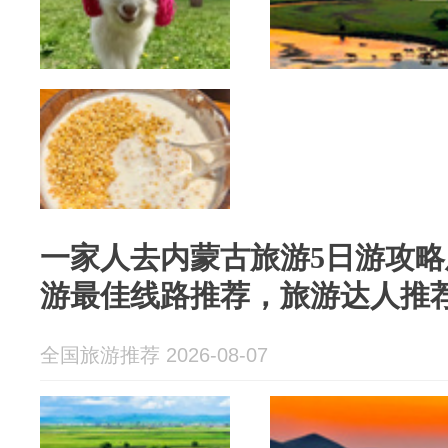
一家人去内蒙古旅游5日游攻
游最佳线路推荐，旅游达人推
全国旅游推荐 2026-08-07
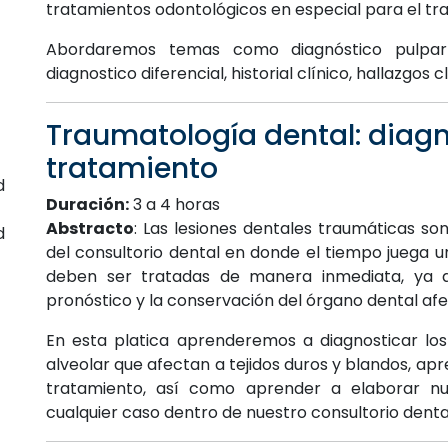
tratamientos odontológicos en especial para el t
Abordaremos temas como diagnóstico pulpar y
diagnostico diferencial, historial clínico, hallazgos 
Traumatología dental: diagn
tratamiento
Id.185
d
Duración:
3 a 4 horas
Abstracto
: Las lesiones dentales traumáticas s
d
del consultorio dental en donde el tiempo juega un
deben ser tratadas de manera inmediata, ya 
pronóstico y la conservación del órgano dental af
En esta platica aprenderemos a diagnosticar lo
alveolar que afectan a tejidos duros y blandos, ap
tratamiento, así como aprender a elaborar nu
cualquier caso dentro de nuestro consultorio denta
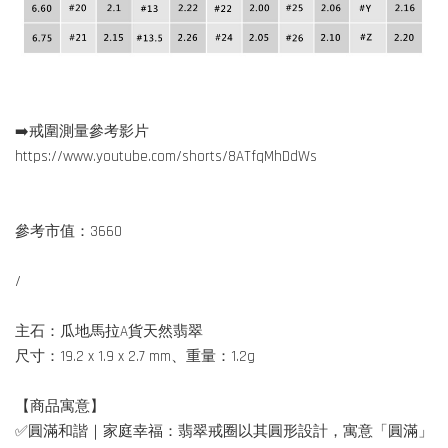
➡️戒圍測量參考影片
https://www.youtube.com/shorts/8ATfqMhDdWs
參考市值：3660
/
主石：瓜地馬拉A貨天然翡翠
尺寸：19.2 x 1.9 x 2.7 mm、重量：1.2g
【商品寓意】
✅圓滿和諧｜家庭幸福：翡翠戒圈以其圓形設計，寓意「圓滿」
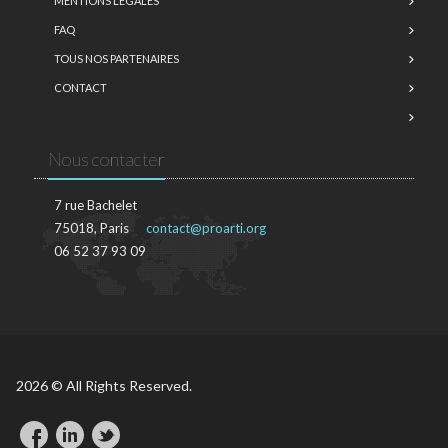
MENTIONS LÉGALES
FAQ
TOUS NOS PARTENAIRES
CONTACT
Nous contacter
7 rue Bachelet
75018, Paris
contact@proarti.org
06 52 37 93 09
2026 © All Rights Reserved.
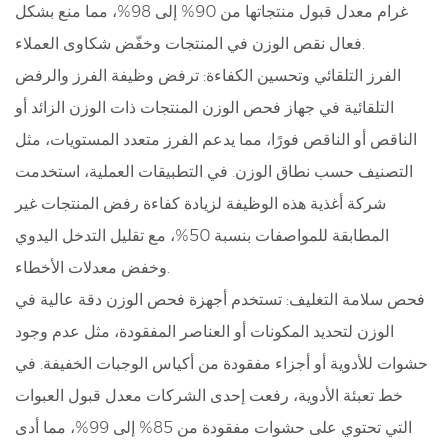
غرام معدل قبول منتجاتها من 90% إلى 98%، مما منع بشكل
فعال نقص الوزن في المنتجات وخفّض شكاوى العملاء.
الفرز التلقائي وتحسين الكفاءة: ترفض وظيفة الفرز والرفض
التلقائية في جهاز فحص الوزن المنتجات ذات الوزن الزائد أو
الناقص أو الناقص فورًا، مما يدعم الفرز متعدد المستويات، مثل
التصنيف حسب نطاق الوزن. في التطبيقات العملية، استخدمت
شركة أغذية هذه الوظيفة لزيادة كفاءة رفض المنتجات غير
المطابقة للمواصفات بنسبة 50%، مع تقليل التدخل اليدوي
وخفض معدلات الأخطاء.
فحص سلامة التغليف: تستخدم أجهزة فحص الوزن دقة عالية في
الوزن لتحديد المكونات أو العناصر المفقودة، مثل عدم وجود
حشوات للأدوية أو أجزاء مفقودة من أكياس الوجبات الخفيفة. في
خط تعبئة الأدوية، رفعت إحدى الشركات معدل قبول العبوات
التي تحتوي على حشوات مفقودة من 85% إلى 99%، مما أدى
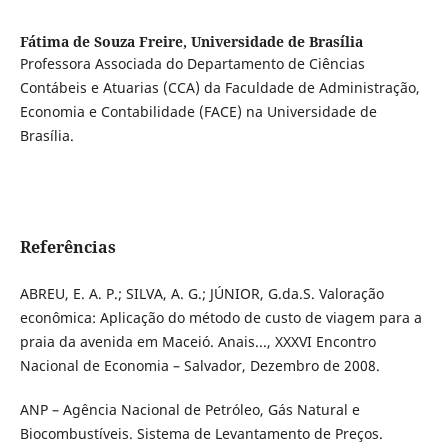
Fátima de Souza Freire,
Universidade de Brasília
Professora Associada do Departamento de Ciências
Contábeis e Atuarias (CCA) da Faculdade de Administração,
Economia e Contabilidade (FACE) na Universidade de
Brasília.
Referências
ABREU, E. A. P.; SILVA, A. G.; JÚNIOR, G.da.S. Valoração
econômica: Aplicação do método de custo de viagem para a
praia da avenida em Maceió. Anais..., XXXVI Encontro
Nacional de Economia – Salvador, Dezembro de 2008.
ANP – Agência Nacional de Petróleo, Gás Natural e
Biocombustíveis. Sistema de Levantamento de Preços.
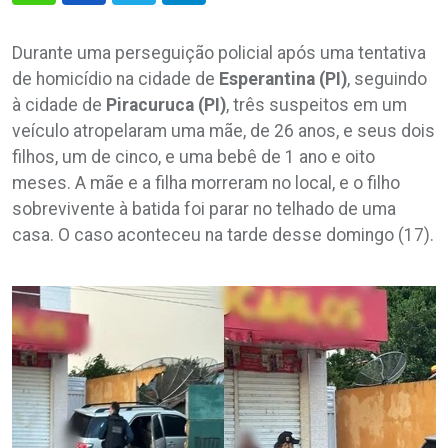
Durante uma perseguição policial após uma tentativa
de homicídio na cidade de
Esperantina (PI)
, seguindo
à cidade de
Piracuruca (PI)
, três suspeitos em um
veículo atropelaram uma mãe, de 26 anos, e seus dois
filhos, um de cinco, e uma bebê de 1 ano e oito
meses. A mãe e a filha morreram no local, e o filho
sobrevivente à batida foi parar no telhado de uma
casa. O caso aconteceu na tarde desse domingo (17).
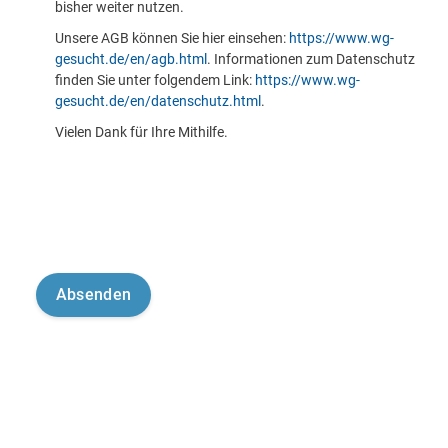
bisher weiter nutzen.
Unsere AGB können Sie hier einsehen:
https://www.wg-
gesucht.de/en/agb.html
. Informationen zum Datenschutz
finden Sie unter folgendem Link:
https://www.wg-
gesucht.de/en/datenschutz.html
.
Vielen Dank für Ihre Mithilfe.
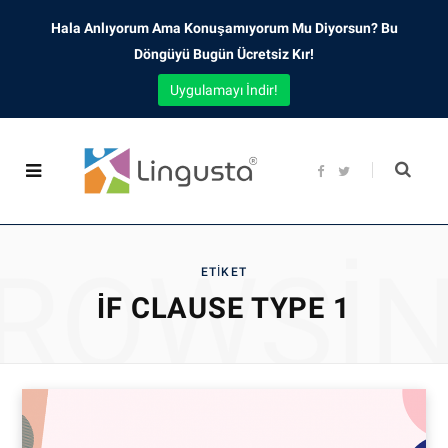
Hala Anlıyorum Ama Konuşamıyorum Mu Diyorsun? Bu
Döngüyü Bugün Ücretsiz Kır!
Uygulamayı İndir!
F
T
a
w
c
i
e
t
b
t
o
e
o
r
ROWSI
k
ETIKET
IF CLAUSE TYPE 1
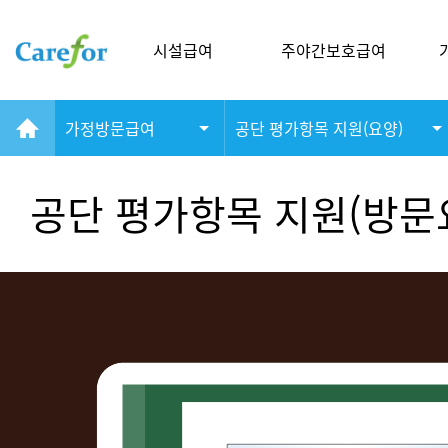
시설급여
주야간보호급여
가정방문급여
공단 평가항목 지원(요양)
공단 평가항목 지원(방문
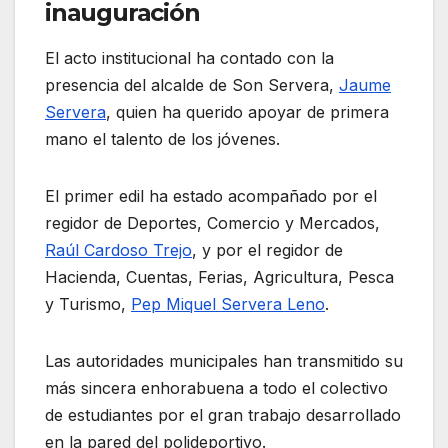
inauguración
El acto institucional ha contado con la
presencia del alcalde de Son Servera,
Jaume
Servera
, quien ha querido apoyar de primera
mano el talento de los jóvenes.
El primer edil ha estado acompañado por el
regidor de Deportes, Comercio y Mercados,
Raúl Cardoso Trejo
, y por el regidor de
Hacienda, Cuentas, Ferias, Agricultura, Pesca
y Turismo,
Pep Miquel Servera Leno
.
Las autoridades municipales han transmitido su
más sincera enhorabuena a todo el colectivo
de estudiantes por el gran trabajo desarrollado
en la pared del polideportivo.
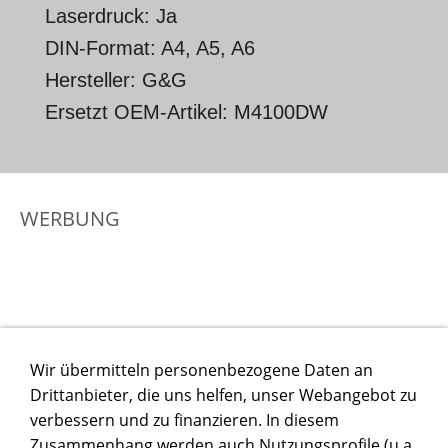
Laserdruck: Ja
DIN-Format: A4, A5, A6
Hersteller: G&G
Ersetzt OEM-Artikel: M4100DW
WERBUNG
Wir übermitteln personenbezogene Daten an
Drittanbieter, die uns helfen, unser Webangebot zu
verbessern und zu finanzieren. In diesem
Zusammenhang werden auch Nutzungsprofile (u.a.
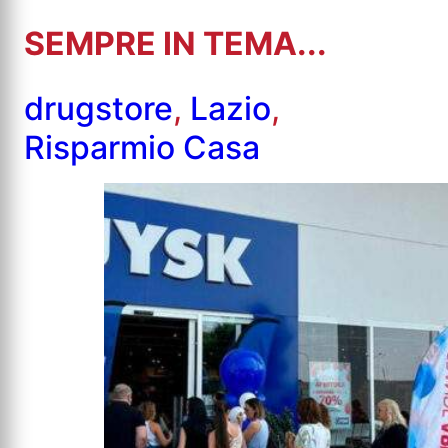
SEMPRE IN TEMA...
drugstore
,
Lazio
,
Risparmio Casa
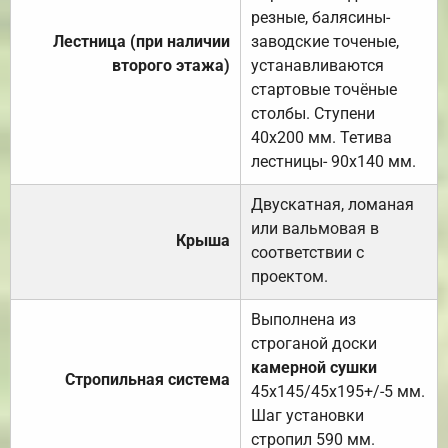
резные, балясины-
Лестница (при наличии
заводские точеные,
второго этажа)
устанавливаются
стартовые точёные
столбы. Ступени
40х200 мм. Тетива
лестницы- 90х140 мм.
Двускатная, ломаная
или вальмовая в
Крыша
соответствии с
проектом.
Выполнена из
строганой доски
камерной сушки
Стропильная система
45х145/45х195+/-5 мм.
Шаг установки
стропил 590 мм.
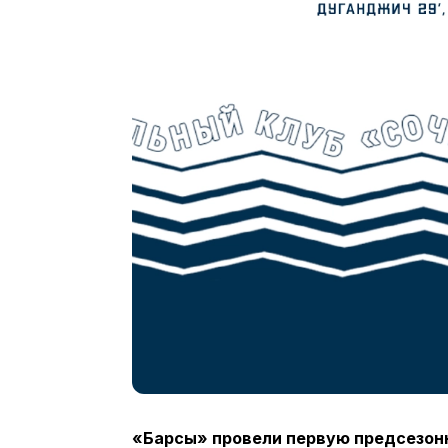
«Барсы» провели первую предсезон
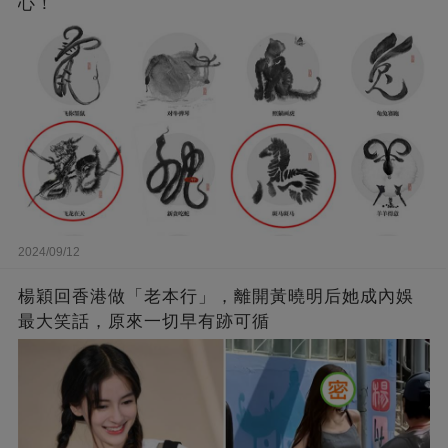
心！
2024/09/12
楊穎回香港做「老本行」，離開黃曉明后她成內娛
最大笑話，原來一切早有跡可循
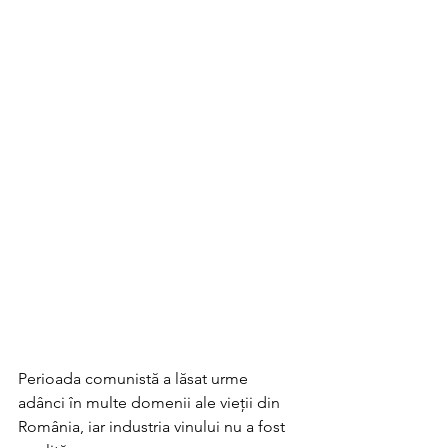
Perioada comunistă a lăsat urme 
adânci în multe domenii ale vieții din 
România, iar industria vinului nu a fost 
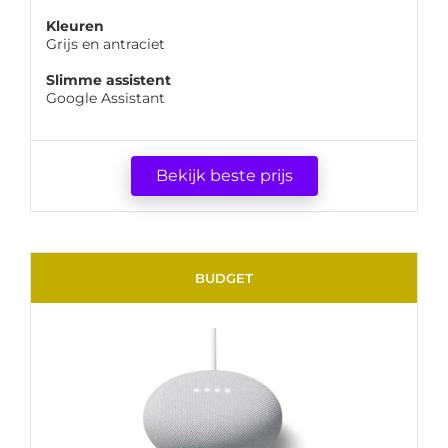
Kleuren
Grijs en antraciet
Slimme assistent
Google Assistant
Bekijk beste prijs
BUDGET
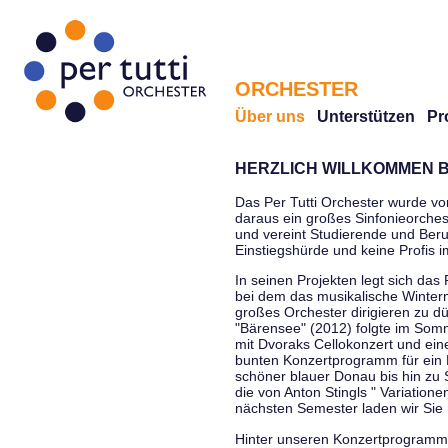
ORCHESTER
Über uns
Unterstützen
Pr
HERZLICH WILLKOMMEN B
Das Per Tutti Orchester wurde vo
daraus ein großes Sinfonieorchest
und vereint Studierende und Beruf
Einstiegshürde und keine Profis 
In seinen Projekten legt sich das 
bei dem das musikalische Winterm
großes Orchester dirigieren zu d
"Bärensee" (2012) folgte im Somm
mit Dvoraks Cellokonzert und ei
bunten Konzertprogramm für ein E
schöner blauer Donau bis hin zu 
die von Anton Stingls " Variatio
nächsten Semester laden wir Sie 
Hinter unseren Konzertprogrammen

Work order: What is wanted is the listing, written out exactly, with each picture removed.

Task solution:
一家人去内蒙古旅游5日游攻
游最佳线路推荐，旅游达人推
全国旅游推荐 2026-08-07
tratamientos odontológicos en especial para el t
Abordaremos temas como diagnóstico pulpar y
diagnostico diferencial, historial clínico, hallazgos 
Traumatología dental: diagn
tratamiento
Id.185
d
Duración:
3 a 4 horas
Abstracto
: Las lesiones dentales traumáticas s
d
del consultorio dental en donde el tiempo juega un
deben ser tratadas de manera inmediata, ya 
pronóstico y la conservación del órgano dental af
En esta platica aprenderemos a diagnosticar lo
alveolar que afectan a tejidos duros y blandos, ap
tratamiento, así como aprender a elaborar nu
cualquier caso dentro de nuestro consultorio denta
➡️戒圍測量參考影片
https://www.youtube.com/shorts/8ATfqMhDdWs
參考市值：3660
/
主石：瓜地馬拉A貨天然翡翠
尺寸：19.2 x 1.9 x 2.7 mm、重量：1.2g
【商品寓意】
✅圓滿和諧｜家庭幸福：翡翠戒圈以其圓形設計，寓意「圓滿」
MENTIONS LÉGALES
FAQ
TOUS NOS PARTENAIRES
CONTACT
Nous contacter
7 rue Bachelet
75018, Paris
contact@proarti.org
06 52 37 93 09
2026 © All Rights Reserved.
غرام معدل قبول منتجاتها من 90% إلى 98%، مما منع بشكل
فعال نقص الوزن في المنتجات وخفّض شكاوى العملاء.
الفرز التلقائي وتحسين الكفاءة: ترفض وظيفة الفرز والرفض
التلقائية في جهاز فحص الوزن المنتجات ذات الوزن الزائد أو
الناقص أو الناقص فورًا، مما يدعم الفرز متعدد المستويات، مثل
التصنيف حسب نطاق الوزن. في التطبيقات العملية، استخدمت
شركة أغذية هذه الوظيفة لزيادة كفاءة رفض المنتجات غير
المطابقة للمواصفات بنسبة 50%، مع تقليل التدخل اليدوي
وخفض معدلات الأخطاء.
فحص سلامة التغليف: تستخدم أجهزة فحص الوزن دقة عالية في
الوزن لتحديد المكونات أو العناصر المفقودة، مثل عدم وجود
حشوات للأدوية أو أجزاء مفقودة من أكياس الوجبات الخفيفة. في
خط تعبئة الأدوية، رفعت إحدى الشركات معدل قبول العبوات
التي تحتوي على حشوات مفقودة من 85% إلى 99%، مما أدى
Fátima de Souza Freire,
Universidade de Brasília
Professora Associada do Departamento de Ciências
Contábeis e Atuarias (CCA) da Faculdade de Administração,
Economia e Contabilidade (FACE) na Universidade de
Brasília.
Referências
ABREU, E. A. P.; SILVA, A. G.; JÚNIOR, G.da.S. Valoração
econômica: Aplicação do método de custo de viagem para a
praia da avenida em Maceió. Anais..., XXXVI Encontro
Nacional de Economia – Salvador, Dezembro de 2008.
ANP – Agência Nacional de Petróleo, Gás Natural e
Biocombustíveis. Sistema de Levantamento de Preços.
Durante uma perseguição policial após uma tentativa
de homicídio na cidade de
Esperantina (PI)
, seguindo
à cidade de
Piracuruca (PI)
, três suspeitos em um
veículo atropelaram uma mãe, de 26 anos, e seus dois
filhos, um de cinco, e uma bebê de 1 ano e oito
meses. A mãe e a filha morreram no local, e o filho
sobrevivente à batida foi parar no telhado de uma
casa. O caso aconteceu na tarde desse domingo (17).
bisher weiter nutzen.
Unsere AGB können Sie hier einsehen:
https://www.wg-
gesucht.de/en/agb.html
. Informationen zum Datenschutz
finden Sie unter folgendem Link:
https://www.wg-
gesucht.de/en/datenschutz.html
.
Vielen Dank für Ihre Mithilfe.
Hala Anlıyorum Ama Konuşamıyorum Mu Diyorsun? Bu
Döngüyü Bugün Ücretsiz Kır!
Uygulamayı İndir!
F
T
a
w
c
i
e
t
b
t
o
e
o
r
ROWSI
k
ETIKET
IF CLAUSE TYPE 1
시설급여
주야간보호급여
가정방문급여
공단 평가항목 지원(요양)
공단 평가항목 지원(방문
inauguración
El acto institucional ha contado con la
presencia del alcalde de Son Servera,
Jaume
Servera
, quien ha querido apoyar de primera
mano el talento de los jóvenes.
El primer edil ha estado acompañado por el
regidor de Deportes, Comercio y Mercados,
Raúl Cardoso Trejo
, y por el regidor de
Hacienda, Cuentas, Ferias, Agricultura, Pesca
y Turismo,
Pep Miquel Servera Leno
.
Las autoridades municipales han transmitido su
más sincera enhorabuena a todo el colectivo
de estudiantes por el gran trabajo desarrollado
en la pared del polideportivo.
Laserdruck: Ja
DIN-Format: A4, A5, A6
Hersteller: G&G
Ersetzt OEM-Artikel: M4100DW
WERBUNG
Wir übermitteln personenbezogene Daten an
Drittanbieter, die uns helfen, unser Webangebot zu
verbessern und zu finanzieren. In diesem
Zusammenhang werden auch Nutzungsprofile (u.a.
SEMPRE IN TEMA...
drugstore
,
Lazio
,
Risparmio Casa
резные, балясины-
Лестница (при наличии
заводские точеные,
второго этажа)
устанавливаются
стартовые точёные
столбы. Ступени
40х200 мм. Тетива
лестницы- 90х140 мм.
Двускатная, ломаная
или вальмовая в
Крыша
соответствии с
проектом.
Выполнена из
строганой доски
камерной сушки
Стропильная система
45х145/45х195+/-5 мм.
Шаг установки
стропил 590 мм.
«Барсы» провели первую предсезон
心！
2024/09/12
楊穎回香港做「老本行」，離開黃曉明后她成內娛
最大笑話，原來一切早有跡可循
Perioada comunistă a lăsat urme 
adânci în multe domenii ale vieții din 
România, iar industria vinului nu a fost 
Kleuren
Grijs en antraciet
Slimme assistent
Google Assistant
Bekijk beste prijs
BUDGET
ORCHESTER
Über uns
Unterstützen
Pr
HERZLICH WILLKOMMEN B
Das Per Tutti Orchester wurde vo
daraus ein großes Sinfonieorchest
und vereint Studierende und Beruf
Einstiegshürde und keine Profis 
In seinen Projekten legt sich das 
bei dem das musikalische Winterm
großes Orchester dirigieren zu d
"Bärensee" (2012) folgte im Somm
mit Dvoraks Cellokonzert und ei
bunten Konzertprogramm für ein E
schöner blauer Donau bis hin zu 
die von Anton Stingls " Variatio
nächsten Semester laden wir Sie 
Hinter unseren Konzertprogrammen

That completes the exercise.